Understanding stoichiometry is essential for solving chemical equilibrium problems, as it connects the quantities of reactants and products in a chemical reaction. In the context of our exercise, the stoichiometry of the given reaction, \( \mathrm{N}_{2} + 3\mathrm{H}_{2} \rightarrow 2\mathrm{NH}_{3} \), outlines a precise link between the nitrogen, hydrogen, and ammonia molecules.

Consider this like a recipe, where for every one part of nitrogen (\( \mathrm{N}_{2} \)), you need three parts of hydrogen (\( \mathrm{H}_{2} \)) to cook up two parts of ammonia (\( \mathrm{NH}_{3} \)). When 3 moles of \( \mathrm{N}_{2} \) are used up, naturally, this means we expect 3 times as many moles of \( \mathrm{H}_{2} \) to be consumed if the reaction went to completion.

Therefore, stoichiometry allows us to formulate a direct relationship, not only between the amounts of \( \mathrm{N}_{2} \) and \( \mathrm{H}_{2} \) but also between the reactants and the products at different points in the reaction's progress. Through this, we not only discern the necessary proportions but can also evaluate which statements about the system's mass at different times are accurate.

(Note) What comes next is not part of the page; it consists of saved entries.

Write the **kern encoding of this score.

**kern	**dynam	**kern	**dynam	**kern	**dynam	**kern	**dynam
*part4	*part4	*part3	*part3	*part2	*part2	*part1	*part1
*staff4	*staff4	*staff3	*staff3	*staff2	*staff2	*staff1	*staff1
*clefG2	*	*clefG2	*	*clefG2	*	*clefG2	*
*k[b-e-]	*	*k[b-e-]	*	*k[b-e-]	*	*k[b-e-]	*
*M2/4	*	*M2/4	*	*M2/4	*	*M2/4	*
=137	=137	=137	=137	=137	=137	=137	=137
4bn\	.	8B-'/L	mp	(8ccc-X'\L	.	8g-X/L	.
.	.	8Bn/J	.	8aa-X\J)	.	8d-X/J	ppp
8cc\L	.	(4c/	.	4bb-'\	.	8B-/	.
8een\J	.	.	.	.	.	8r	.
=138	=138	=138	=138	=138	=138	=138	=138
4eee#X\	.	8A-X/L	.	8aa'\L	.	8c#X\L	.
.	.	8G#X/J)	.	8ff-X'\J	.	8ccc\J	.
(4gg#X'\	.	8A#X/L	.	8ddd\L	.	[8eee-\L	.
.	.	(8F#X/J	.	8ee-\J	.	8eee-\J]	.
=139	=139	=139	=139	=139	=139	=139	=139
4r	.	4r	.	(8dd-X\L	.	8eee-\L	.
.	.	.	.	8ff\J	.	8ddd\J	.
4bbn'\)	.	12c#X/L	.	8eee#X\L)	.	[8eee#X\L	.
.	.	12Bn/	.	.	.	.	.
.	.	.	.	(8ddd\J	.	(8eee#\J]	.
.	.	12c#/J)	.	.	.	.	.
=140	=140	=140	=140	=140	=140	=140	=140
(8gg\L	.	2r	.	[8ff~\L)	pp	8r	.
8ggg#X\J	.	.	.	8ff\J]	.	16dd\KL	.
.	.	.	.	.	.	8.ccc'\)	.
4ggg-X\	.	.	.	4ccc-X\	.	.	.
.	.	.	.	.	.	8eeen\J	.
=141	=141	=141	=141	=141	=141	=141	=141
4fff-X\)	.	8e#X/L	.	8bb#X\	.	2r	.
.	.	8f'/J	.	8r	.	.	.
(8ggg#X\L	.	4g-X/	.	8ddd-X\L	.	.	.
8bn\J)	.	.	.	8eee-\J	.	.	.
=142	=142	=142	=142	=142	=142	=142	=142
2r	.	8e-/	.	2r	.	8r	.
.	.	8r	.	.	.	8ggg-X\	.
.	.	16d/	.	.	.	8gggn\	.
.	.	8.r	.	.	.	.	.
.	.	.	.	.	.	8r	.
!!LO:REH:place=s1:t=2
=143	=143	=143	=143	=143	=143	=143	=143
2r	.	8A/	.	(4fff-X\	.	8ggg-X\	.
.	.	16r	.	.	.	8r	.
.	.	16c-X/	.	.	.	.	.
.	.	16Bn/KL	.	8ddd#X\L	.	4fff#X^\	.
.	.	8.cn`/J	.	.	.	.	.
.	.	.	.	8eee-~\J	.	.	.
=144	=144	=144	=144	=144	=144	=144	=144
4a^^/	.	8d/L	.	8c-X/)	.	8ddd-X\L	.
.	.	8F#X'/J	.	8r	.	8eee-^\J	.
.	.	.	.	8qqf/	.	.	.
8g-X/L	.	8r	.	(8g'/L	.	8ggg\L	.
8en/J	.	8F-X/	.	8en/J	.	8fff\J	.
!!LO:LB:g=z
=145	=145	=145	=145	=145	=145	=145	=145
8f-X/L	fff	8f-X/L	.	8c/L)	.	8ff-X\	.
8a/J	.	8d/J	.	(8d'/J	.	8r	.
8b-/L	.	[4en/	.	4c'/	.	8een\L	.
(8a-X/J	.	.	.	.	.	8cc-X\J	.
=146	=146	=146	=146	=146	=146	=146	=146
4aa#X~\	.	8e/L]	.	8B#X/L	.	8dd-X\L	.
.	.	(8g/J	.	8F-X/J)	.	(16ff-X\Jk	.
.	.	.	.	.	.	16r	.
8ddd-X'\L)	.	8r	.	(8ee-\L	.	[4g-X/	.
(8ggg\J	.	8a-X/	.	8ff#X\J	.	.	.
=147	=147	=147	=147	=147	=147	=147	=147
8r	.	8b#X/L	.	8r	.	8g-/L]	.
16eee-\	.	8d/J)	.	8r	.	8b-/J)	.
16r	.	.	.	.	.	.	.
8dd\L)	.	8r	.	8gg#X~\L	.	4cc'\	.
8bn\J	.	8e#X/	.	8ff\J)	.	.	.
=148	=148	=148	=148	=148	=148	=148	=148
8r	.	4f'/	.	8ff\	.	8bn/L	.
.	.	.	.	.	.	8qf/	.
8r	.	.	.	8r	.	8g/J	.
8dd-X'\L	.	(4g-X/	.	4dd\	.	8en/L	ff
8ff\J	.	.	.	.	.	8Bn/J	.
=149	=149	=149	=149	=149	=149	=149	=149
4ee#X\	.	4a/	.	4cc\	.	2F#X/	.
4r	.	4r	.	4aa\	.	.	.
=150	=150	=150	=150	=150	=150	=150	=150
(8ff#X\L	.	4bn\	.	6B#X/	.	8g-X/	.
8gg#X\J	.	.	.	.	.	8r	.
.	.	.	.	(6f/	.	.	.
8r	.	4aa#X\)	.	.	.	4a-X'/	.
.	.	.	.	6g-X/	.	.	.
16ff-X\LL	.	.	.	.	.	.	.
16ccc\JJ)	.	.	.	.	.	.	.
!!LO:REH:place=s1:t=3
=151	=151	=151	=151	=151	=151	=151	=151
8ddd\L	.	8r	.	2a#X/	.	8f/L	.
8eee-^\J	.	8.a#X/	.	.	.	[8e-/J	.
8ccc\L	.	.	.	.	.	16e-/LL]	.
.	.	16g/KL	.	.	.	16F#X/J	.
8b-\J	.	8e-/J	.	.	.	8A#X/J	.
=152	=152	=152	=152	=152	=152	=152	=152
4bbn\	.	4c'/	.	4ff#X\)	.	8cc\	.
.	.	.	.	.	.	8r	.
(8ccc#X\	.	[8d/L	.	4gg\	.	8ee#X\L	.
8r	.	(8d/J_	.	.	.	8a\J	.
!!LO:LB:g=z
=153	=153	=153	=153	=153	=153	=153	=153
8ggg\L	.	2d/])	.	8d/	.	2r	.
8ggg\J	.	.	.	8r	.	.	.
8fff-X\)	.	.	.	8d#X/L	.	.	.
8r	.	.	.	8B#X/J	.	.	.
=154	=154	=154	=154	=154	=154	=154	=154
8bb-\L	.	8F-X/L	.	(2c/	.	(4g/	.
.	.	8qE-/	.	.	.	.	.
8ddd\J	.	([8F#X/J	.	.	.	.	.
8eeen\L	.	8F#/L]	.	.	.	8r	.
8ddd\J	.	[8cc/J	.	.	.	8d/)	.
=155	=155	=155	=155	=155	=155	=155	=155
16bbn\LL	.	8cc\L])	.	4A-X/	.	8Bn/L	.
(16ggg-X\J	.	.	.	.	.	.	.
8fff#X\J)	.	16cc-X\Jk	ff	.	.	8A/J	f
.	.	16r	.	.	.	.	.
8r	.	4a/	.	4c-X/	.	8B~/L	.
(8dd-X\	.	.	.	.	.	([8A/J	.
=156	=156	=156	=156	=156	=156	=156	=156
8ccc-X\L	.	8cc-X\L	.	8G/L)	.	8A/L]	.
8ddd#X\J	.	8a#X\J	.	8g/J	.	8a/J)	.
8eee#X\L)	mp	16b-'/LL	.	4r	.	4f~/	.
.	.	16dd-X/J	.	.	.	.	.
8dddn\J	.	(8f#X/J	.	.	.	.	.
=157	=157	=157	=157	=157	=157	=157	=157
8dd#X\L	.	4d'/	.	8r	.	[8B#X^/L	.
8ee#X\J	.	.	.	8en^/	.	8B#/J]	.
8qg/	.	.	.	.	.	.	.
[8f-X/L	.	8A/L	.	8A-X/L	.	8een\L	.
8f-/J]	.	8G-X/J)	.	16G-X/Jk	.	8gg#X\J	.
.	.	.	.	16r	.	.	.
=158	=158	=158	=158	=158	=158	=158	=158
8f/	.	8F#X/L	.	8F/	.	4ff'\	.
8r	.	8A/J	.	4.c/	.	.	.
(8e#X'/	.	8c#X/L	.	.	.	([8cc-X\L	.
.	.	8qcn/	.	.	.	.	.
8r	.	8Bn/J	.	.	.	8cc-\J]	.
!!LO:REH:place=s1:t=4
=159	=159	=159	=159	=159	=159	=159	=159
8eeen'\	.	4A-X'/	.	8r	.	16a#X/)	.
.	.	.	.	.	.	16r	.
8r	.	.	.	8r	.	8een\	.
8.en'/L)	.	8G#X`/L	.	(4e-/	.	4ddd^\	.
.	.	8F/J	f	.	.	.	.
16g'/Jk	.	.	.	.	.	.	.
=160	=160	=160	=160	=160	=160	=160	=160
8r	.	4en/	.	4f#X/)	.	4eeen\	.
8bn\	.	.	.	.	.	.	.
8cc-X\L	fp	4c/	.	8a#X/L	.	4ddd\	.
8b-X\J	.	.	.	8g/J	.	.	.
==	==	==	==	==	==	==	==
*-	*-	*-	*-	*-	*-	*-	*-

To make sense of the quantities involved in chemical reactions, converting grams to moles and vice versa is vital, which is where the concept of molar mass comes into play. In our exercise, the molar mass of ammonia (\( \mathrm{NH}_{3} \)) is 17 g/mol, which means that each mole of ammonia weighs 17 grams.

Through the expression \( \text{moles} = \frac{\text{mass}}{\text{molar mass}} \), we decipher the number of ammonia moles from its given mass. For instance, if we have 34 g of \( \mathrm{NH}_{3} \), we can calculate the number of moles as \( \frac{34 \text{ g}}{17 \text{ g/mol}} \), which gives us 2 moles of ammonia. This calculation is a cornerstone for further analysis in chemical equilibrium problems, especially when combined with the stoichiometry of the reaction to find the correspondence between the reactants' masses at any time during the reaction.

Monitoring the reaction progress and understanding the mass ratio of reactants are crucial steps in solving equilibrium problems. At different times, such as \( t=\frac{t_{1}}{3} \) and \( t=\frac{t_{1}}{2} \), the problem statement specifies the mass ratio \( \frac{w(\mathrm{N}_{2})}{w(\mathrm{H}_{2})}=\frac{14}{3} \), which remains constant regardless of how far the reaction has progressed.

This implies that for every 14 g of nitrogen consumed, 3 g of hydrogen are used. It is an aspect of the reaction mechanism that, despite the consumption of reactants, their mass ratio does not change. Using the molar masses of \( \mathrm{N}_{2} \) and \( \mathrm{H}_{2} \), we can deduce the relationship between their consumed moles. This invariant mass ratio is fundamental to identifying the correct statement among the options provided in our exercise, helping us to determine the combined mass of all substances at different reaction times.